熔石英亚表面三维Hertz锥形划痕附近光强分布的数值模拟

Numerical simulation of light intensity distribution in the vicinity of three-dimensional Hertzian conical scratch on fused silica subsurface

熔石英亚表面划痕对入射激光的调制是导致光学材料损伤的主要因素.本文建立了熔石英后表面上三维Hertz锥形划痕模型,采用三维时域有限差分方法对划痕周围的电场强度进行了计算模拟,并分别讨论了划痕的深度、半径以及倾斜角度对入射光场调制作用的影响.结果表明:Hertz锥形划痕中心区域的电场增强效果最明显,最容易被辐照损伤;划痕的深度从λ变化到9.5λ的过程中,熔石英内的最大电场强度逐渐增大;半径小于1.5λ的Hertz锥形划痕较容易引起熔石英的损伤,当半径大于1.75λ时,熔石英内的最大电场强度都维持在2.5V/m,不再受半径大小影响;当入射激光在划痕的内侧界面和熔石英后表面之间发生内全反射时,光场增强效果愈加明显.
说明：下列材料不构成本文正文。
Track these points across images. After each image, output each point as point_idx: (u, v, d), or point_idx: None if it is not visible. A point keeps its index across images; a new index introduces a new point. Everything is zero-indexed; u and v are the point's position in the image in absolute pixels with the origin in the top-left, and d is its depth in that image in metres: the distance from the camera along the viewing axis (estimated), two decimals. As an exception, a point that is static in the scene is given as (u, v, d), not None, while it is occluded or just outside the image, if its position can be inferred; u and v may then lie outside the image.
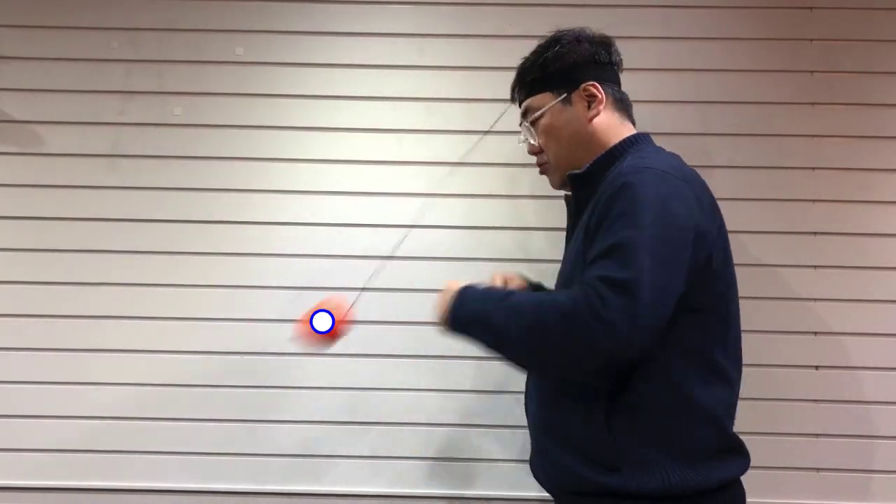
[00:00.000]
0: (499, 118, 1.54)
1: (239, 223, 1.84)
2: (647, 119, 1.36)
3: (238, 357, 1.81)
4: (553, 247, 1.78)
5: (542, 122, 1.32)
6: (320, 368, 1.81)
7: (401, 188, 1.84)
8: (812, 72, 1.84)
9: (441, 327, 1.26)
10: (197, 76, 1.86)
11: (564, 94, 1.30)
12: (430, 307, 1.26)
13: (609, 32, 1.79)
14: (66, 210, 1.84)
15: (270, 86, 1.86)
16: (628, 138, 1.28)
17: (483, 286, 1.26)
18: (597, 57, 1.30)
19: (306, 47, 1.87)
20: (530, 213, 1.83)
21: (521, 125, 1.38)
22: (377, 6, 1.87)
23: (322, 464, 1.80)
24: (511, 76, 1.82)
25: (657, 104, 1.79)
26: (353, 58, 1.86)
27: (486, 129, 1.76)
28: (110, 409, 1.80)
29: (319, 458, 1.80)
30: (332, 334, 1.38)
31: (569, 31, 1.33)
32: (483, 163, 1.84)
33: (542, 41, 1.35)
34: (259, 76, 1.86)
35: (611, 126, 1.29)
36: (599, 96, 1.28)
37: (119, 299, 1.82)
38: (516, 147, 1.81)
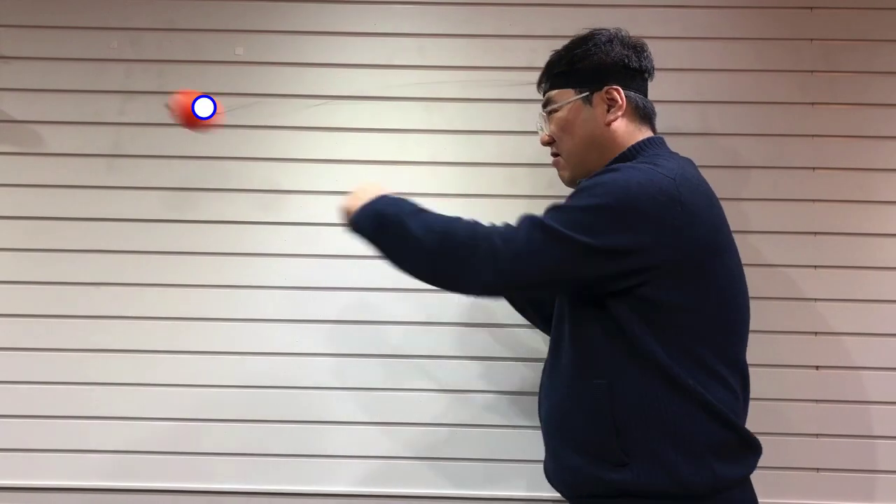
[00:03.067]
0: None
1: (239, 223, 1.84)
2: (648, 119, 1.36)
3: (238, 357, 1.81)
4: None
5: (559, 115, 1.32)
6: (320, 368, 1.81)
7: (401, 188, 1.83)
8: (812, 72, 1.84)
9: (347, 217, 1.31)
10: (197, 76, 1.86)
11: (586, 93, 1.29)
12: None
13: (609, 32, 1.81)
14: (66, 210, 1.84)
15: (270, 86, 1.86)
16: (642, 141, 1.28)
17: (398, 197, 1.31)
18: (626, 61, 1.30)
19: (306, 47, 1.87)
20: (529, 212, 1.82)
21: (539, 115, 1.39)
22: (377, 6, 1.87)
23: (322, 464, 1.80)
24: (511, 76, 1.84)
25: (657, 104, 1.76)
26: (353, 58, 1.86)
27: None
28: (110, 409, 1.80)
29: (319, 458, 1.80)
30: (210, 122, 1.42)
31: (605, 30, 1.32)
32: (483, 163, 1.84)
33: (577, 35, 1.35)
34: (259, 76, 1.86)
35: (627, 132, 1.29)
36: (620, 102, 1.27)
37: (119, 299, 1.82)
38: (517, 147, 1.82)
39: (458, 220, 1.23)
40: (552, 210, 1.19)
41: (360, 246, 1.81)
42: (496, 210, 1.82)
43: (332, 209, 1.82)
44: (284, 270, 1.82)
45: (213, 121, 1.42)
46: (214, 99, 1.43)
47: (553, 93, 1.34)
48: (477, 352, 1.80)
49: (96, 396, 1.81)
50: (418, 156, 1.85)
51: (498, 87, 1.83)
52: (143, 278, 1.82)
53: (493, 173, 1.84)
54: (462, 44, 1.87)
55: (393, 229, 1.24)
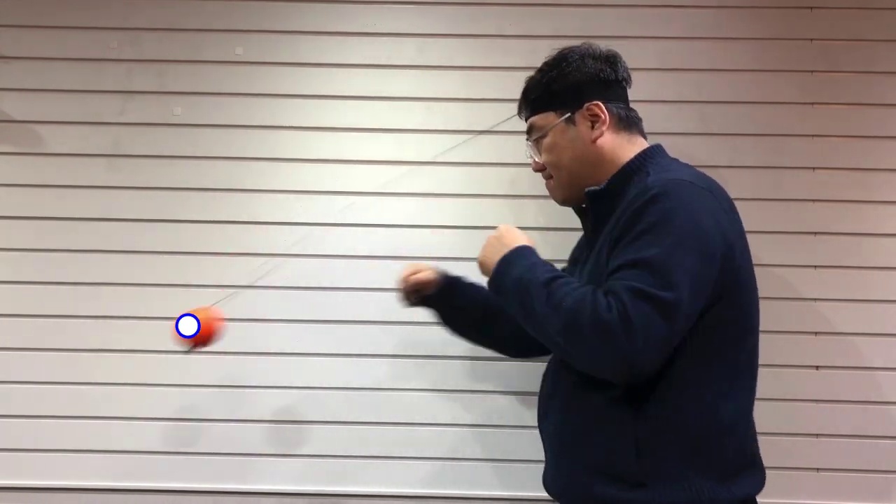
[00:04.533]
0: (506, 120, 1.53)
1: (239, 223, 1.84)
2: (647, 119, 1.36)
3: (238, 357, 1.81)
4: (553, 247, 1.78)
5: (546, 141, 1.31)
6: (320, 368, 1.81)
7: (401, 188, 1.84)
8: (812, 72, 1.84)
9: (485, 272, 1.27)
10: (197, 76, 1.86)
11: (568, 114, 1.28)
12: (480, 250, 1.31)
13: (609, 32, 1.82)
14: (66, 210, 1.84)
15: (270, 86, 1.86)
16: (643, 152, 1.27)
17: (535, 255, 1.23)
18: (601, 75, 1.29)
19: (306, 47, 1.87)
20: (531, 213, 1.83)
21: (526, 142, 1.38)
22: (377, 6, 1.87)
23: (322, 464, 1.80)
24: (511, 76, 1.83)
25: (657, 104, 1.79)
26: (353, 58, 1.86)
27: (482, 130, 1.76)
28: (110, 409, 1.80)
29: (320, 458, 1.80)
30: (197, 339, 1.42)
31: (575, 48, 1.31)
32: (483, 163, 1.84)
33: (548, 58, 1.34)
34: (259, 76, 1.86)
35: (618, 145, 1.27)
36: (603, 117, 1.26)
37: (119, 299, 1.82)
38: (517, 147, 1.82)
39: (585, 296, 1.10)
40: (642, 277, 1.07)
41: (359, 246, 1.83)
42: (496, 210, 1.83)
43: (331, 209, 1.84)
44: (284, 270, 1.82)
45: (207, 334, 1.44)
46: (196, 315, 1.43)
47: (534, 119, 1.33)
48: (478, 352, 1.80)
49: (96, 396, 1.81)
50: (418, 156, 1.85)
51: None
52: (143, 278, 1.82)
53: (493, 173, 1.84)
54: (462, 44, 1.87)
55: (522, 301, 1.17)
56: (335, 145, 1.85)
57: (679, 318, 1.07)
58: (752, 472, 1.19)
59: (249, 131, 1.85)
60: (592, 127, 1.27)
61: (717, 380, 1.14)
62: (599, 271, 1.17)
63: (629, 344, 1.04)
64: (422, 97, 1.85)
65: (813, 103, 1.83)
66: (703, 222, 1.11)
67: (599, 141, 1.27)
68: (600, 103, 1.26)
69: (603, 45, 1.33)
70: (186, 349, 1.46)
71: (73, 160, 1.84)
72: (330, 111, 1.85)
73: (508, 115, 1.81)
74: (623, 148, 1.27)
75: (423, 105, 1.86)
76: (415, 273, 1.50)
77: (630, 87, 1.35)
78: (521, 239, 1.26)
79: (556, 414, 1.26)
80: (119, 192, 1.84)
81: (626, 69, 1.33)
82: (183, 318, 1.42)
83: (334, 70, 1.86)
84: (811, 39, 1.84)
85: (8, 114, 1.85)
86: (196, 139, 1.85)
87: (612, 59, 1.31)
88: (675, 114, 1.83)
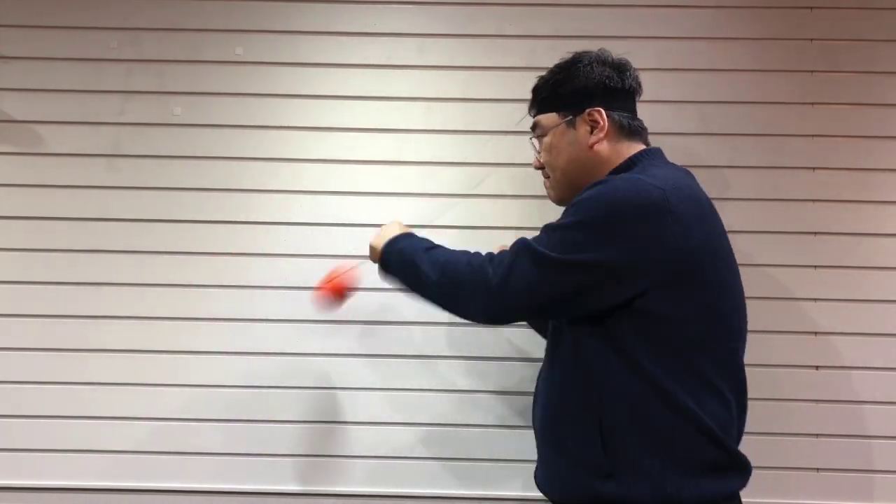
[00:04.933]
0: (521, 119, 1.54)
1: (239, 223, 1.84)
2: (648, 119, 1.36)
3: (238, 357, 1.81)
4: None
5: (546, 140, 1.35)
6: (320, 368, 1.81)
7: (401, 188, 1.84)
8: (812, 72, 1.84)
9: (374, 255, 1.43)
10: (197, 76, 1.86)
11: (570, 117, 1.31)
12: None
13: (609, 32, 1.83)
14: (66, 210, 1.84)
15: (270, 86, 1.86)
16: (635, 154, 1.28)
17: (413, 235, 1.41)
18: (608, 82, 1.30)
19: (306, 47, 1.87)
20: (531, 212, 1.83)
21: (530, 139, 1.43)
22: (377, 6, 1.87)
23: (322, 464, 1.80)
24: (511, 76, 1.84)
25: (657, 104, 1.78)
26: (353, 58, 1.86)
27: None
28: (110, 409, 1.80)
29: (319, 458, 1.80)
30: (330, 288, 1.56)
31: (588, 54, 1.33)
32: (483, 163, 1.84)
33: (562, 60, 1.36)
34: (259, 76, 1.86)
35: (614, 152, 1.29)
36: (601, 123, 1.28)
37: (119, 299, 1.82)
38: (517, 147, 1.82)
39: (462, 253, 1.30)
40: (543, 232, 1.22)
41: (359, 245, 1.83)
42: (496, 210, 1.83)
43: (331, 209, 1.84)
44: (284, 270, 1.82)
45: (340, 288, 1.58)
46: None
47: (539, 118, 1.37)
48: (477, 352, 1.80)
49: (96, 396, 1.81)
50: (418, 156, 1.85)
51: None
52: (143, 278, 1.82)
53: (492, 173, 1.84)
54: (462, 44, 1.87)
55: (406, 269, 1.34)
56: (335, 145, 1.85)
57: (550, 272, 1.16)
58: (729, 471, 1.17)
59: (249, 131, 1.85)
60: (591, 132, 1.29)
61: (683, 380, 1.14)
62: None
63: (494, 278, 1.19)
64: (422, 97, 1.85)
65: (813, 103, 1.83)
66: (619, 201, 1.14)
67: (596, 147, 1.29)
68: (601, 110, 1.28)
69: (616, 53, 1.34)
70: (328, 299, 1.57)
71: (73, 160, 1.84)
72: (330, 111, 1.86)
73: (509, 117, 1.82)
74: (619, 155, 1.29)
75: (423, 105, 1.86)
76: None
77: (640, 95, 1.35)
78: (404, 229, 1.43)
79: (540, 409, 1.31)
80: (119, 192, 1.84)
81: (635, 79, 1.34)
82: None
83: (334, 70, 1.86)
84: (811, 39, 1.84)
85: (8, 114, 1.85)
86: (196, 139, 1.85)
87: (621, 67, 1.32)
88: (675, 114, 1.83)
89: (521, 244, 1.21)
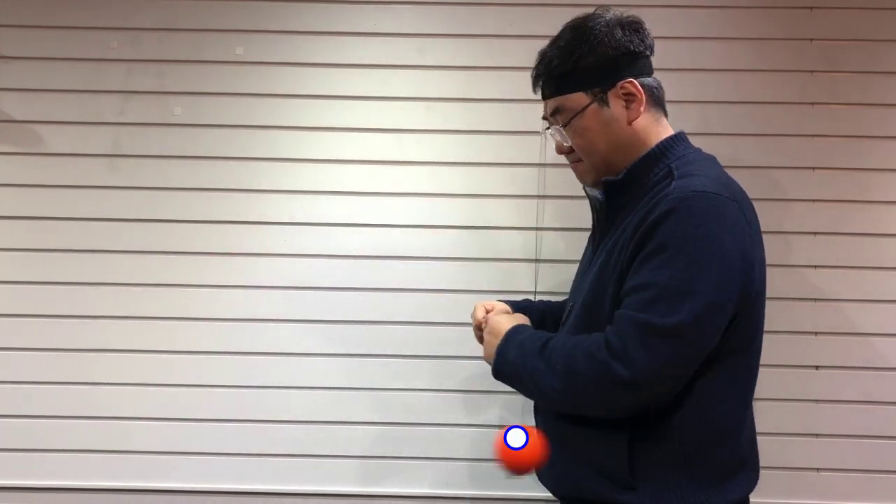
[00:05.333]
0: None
1: (239, 223, 1.84)
2: (648, 119, 1.36)
3: (238, 357, 1.81)
4: (553, 247, 1.78)
5: (576, 123, 1.20)
6: (320, 368, 1.81)
7: (401, 188, 1.84)
8: (812, 72, 1.84)
9: (490, 362, 1.23)
10: (197, 76, 1.86)
11: (601, 94, 1.18)
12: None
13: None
14: (66, 210, 1.84)
15: (270, 86, 1.86)
16: (666, 140, 1.19)
17: (525, 331, 1.22)
18: (632, 47, 1.18)
19: (306, 47, 1.87)
20: (531, 212, 1.82)
21: (547, 121, 1.27)
22: (377, 6, 1.87)
23: (322, 464, 1.80)
24: (511, 76, 1.83)
25: (657, 104, 1.78)
26: (353, 58, 1.86)
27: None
28: (110, 409, 1.80)
29: (319, 458, 1.80)
30: (527, 451, 1.15)
31: (599, 16, 1.20)
32: (483, 163, 1.84)
33: (569, 29, 1.22)
34: (259, 76, 1.86)
35: (649, 126, 1.19)
36: (639, 95, 1.17)
37: (119, 299, 1.82)
38: (517, 147, 1.82)
39: (576, 347, 1.11)
40: (649, 303, 1.05)
41: (359, 245, 1.83)
42: (496, 210, 1.83)
43: (332, 209, 1.84)
44: (284, 270, 1.82)
45: (535, 449, 1.16)
46: (525, 427, 1.19)
47: (562, 99, 1.21)
48: (477, 351, 1.80)
49: (96, 396, 1.81)
50: (418, 156, 1.84)
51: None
52: (143, 278, 1.82)
53: (493, 173, 1.84)
54: (462, 44, 1.86)
55: (526, 381, 1.16)
56: (335, 145, 1.85)
57: (686, 341, 1.04)
58: (743, 473, 1.17)
59: (249, 131, 1.85)
60: (627, 107, 1.18)
61: (718, 388, 1.12)
62: (609, 273, 1.14)
63: (630, 374, 1.03)
64: (422, 97, 1.85)
65: (813, 103, 1.83)
66: (724, 241, 1.05)
67: (635, 122, 1.18)
68: (634, 81, 1.17)
69: (619, 11, 1.22)
70: (506, 468, 1.17)
71: (73, 160, 1.84)
72: (330, 111, 1.85)
73: (509, 117, 1.82)
74: (654, 129, 1.20)
75: (423, 105, 1.85)
76: (487, 311, 1.38)
77: (653, 54, 1.26)
78: (507, 324, 1.23)
79: (552, 412, 1.25)
80: (119, 192, 1.84)
81: (650, 35, 1.23)
82: (512, 430, 1.17)
83: (334, 70, 1.86)
84: (811, 39, 1.84)
85: (8, 114, 1.85)
86: (196, 139, 1.85)
87: (638, 27, 1.21)
88: (675, 114, 1.80)
89: (633, 326, 1.05)
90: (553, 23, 1.83)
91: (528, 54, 1.81)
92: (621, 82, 1.17)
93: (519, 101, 1.80)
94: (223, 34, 1.87)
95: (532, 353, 1.15)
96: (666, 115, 1.24)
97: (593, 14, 1.21)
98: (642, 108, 1.18)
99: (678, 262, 1.04)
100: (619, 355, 1.04)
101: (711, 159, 1.22)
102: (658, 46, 1.83)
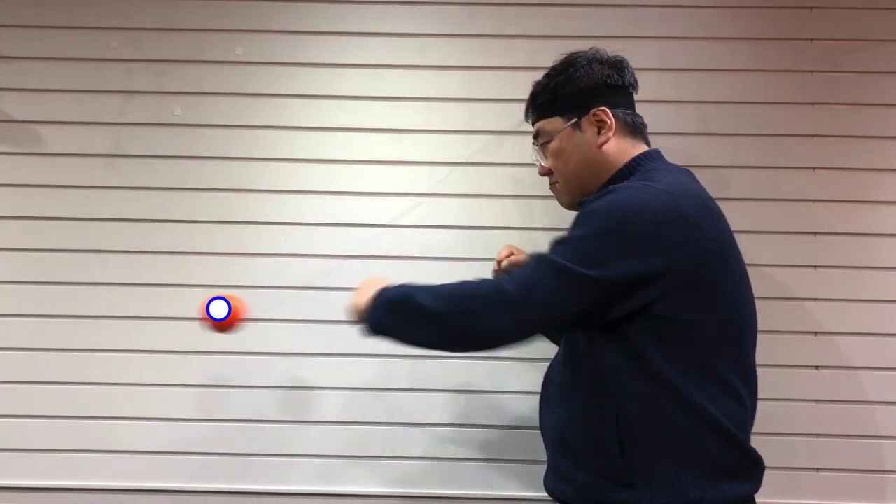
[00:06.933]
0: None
1: (239, 223, 1.84)
2: (648, 119, 1.36)
3: (238, 357, 1.81)
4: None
5: (552, 145, 1.33)
6: (320, 369, 1.81)
7: (401, 188, 1.84)
8: (812, 72, 1.84)
9: (358, 315, 1.28)
10: (197, 76, 1.86)
11: (574, 119, 1.30)
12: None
13: (609, 32, 1.82)
14: (66, 210, 1.84)
15: (270, 86, 1.86)
16: (637, 157, 1.27)
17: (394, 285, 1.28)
18: (608, 80, 1.30)
19: (306, 47, 1.87)
20: (531, 212, 1.83)
21: (532, 146, 1.40)
22: (377, 6, 1.87)
23: (322, 464, 1.80)
24: (511, 76, 1.84)
25: (657, 104, 1.78)
26: (353, 58, 1.86)
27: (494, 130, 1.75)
28: (110, 409, 1.80)
29: (319, 458, 1.80)
30: (227, 322, 1.48)
31: (583, 53, 1.32)
32: (484, 163, 1.84)
33: (556, 62, 1.35)
34: (259, 76, 1.86)
35: (621, 151, 1.29)
36: (609, 122, 1.27)
37: (119, 299, 1.82)
38: (517, 147, 1.82)
39: (463, 281, 1.21)
40: (557, 245, 1.18)
41: (359, 245, 1.83)
42: (496, 210, 1.83)
43: (332, 209, 1.84)
44: (284, 270, 1.82)
45: (234, 320, 1.50)
46: (229, 300, 1.49)
47: (541, 123, 1.35)
48: (478, 352, 1.80)
49: (96, 396, 1.81)
50: (418, 156, 1.85)
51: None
52: (143, 278, 1.82)
53: (493, 173, 1.84)
54: (462, 44, 1.87)
55: (404, 310, 1.22)
56: (335, 145, 1.85)
57: (573, 285, 1.12)
58: (746, 472, 1.18)
59: (249, 131, 1.85)
60: (599, 132, 1.28)
61: (699, 382, 1.14)
62: None
63: (512, 288, 1.14)
64: (422, 97, 1.85)
65: (813, 103, 1.83)
66: (633, 212, 1.13)
67: (605, 147, 1.28)
68: (606, 109, 1.28)
69: (610, 51, 1.34)
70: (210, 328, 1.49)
71: (73, 160, 1.85)
72: (330, 111, 1.85)
73: (508, 117, 1.82)
74: (626, 153, 1.28)
75: (423, 105, 1.86)
76: (510, 255, 1.54)
77: (636, 92, 1.35)
78: (381, 283, 1.28)
79: (551, 415, 1.29)
80: (119, 192, 1.84)
81: (632, 74, 1.34)
82: (215, 301, 1.47)
83: (334, 70, 1.86)
84: (811, 39, 1.84)
85: (8, 114, 1.85)
86: (196, 139, 1.85)
87: (618, 65, 1.32)
88: (675, 114, 1.83)
89: (539, 258, 1.17)
90: (552, 23, 1.85)
91: (528, 54, 1.84)
92: (594, 109, 1.28)
93: (518, 101, 1.77)
94: (223, 34, 1.87)
95: (412, 289, 1.23)
96: (648, 145, 1.32)
97: (580, 52, 1.33)
98: (611, 134, 1.28)
99: (589, 225, 1.16)
100: (511, 279, 1.17)
101: (681, 171, 1.28)
102: (658, 46, 1.85)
The main factor of laser induced damage is the modulation caused by the scratch in the subsurface of the fused silica.The three-dimensional Hertzian conical scratch（HCS） model on the exit surface is establised in this article.Three-dimensional finite-difference time-domain method is used to calculate and simulate the electric field intensity distribution in the vicinity of HCS.The effects of depth,radius and gradient angle of the HCS on incident light field modulation are analyzed,respectively.The results show that the electric field enhancement in the center of HCS is the largest.This area is apt to be damaged.The maximal electric field intensity in the fused silica will be enhanced as the depth of the HCS changes from λ to 19λ/2.The fused silica is liable to be damaged while the radius of HCS is below 1.5λ.When the radius is larger than 1.75λ,the maximal electric fields in the fused silica tend to be 2.5 V/m.And the maximal electric fields are independent on the radius.The effect of light intensity enhancement is more obviously when total internal reflection occurs between internal interface of HCS and the rear surface of fused silica.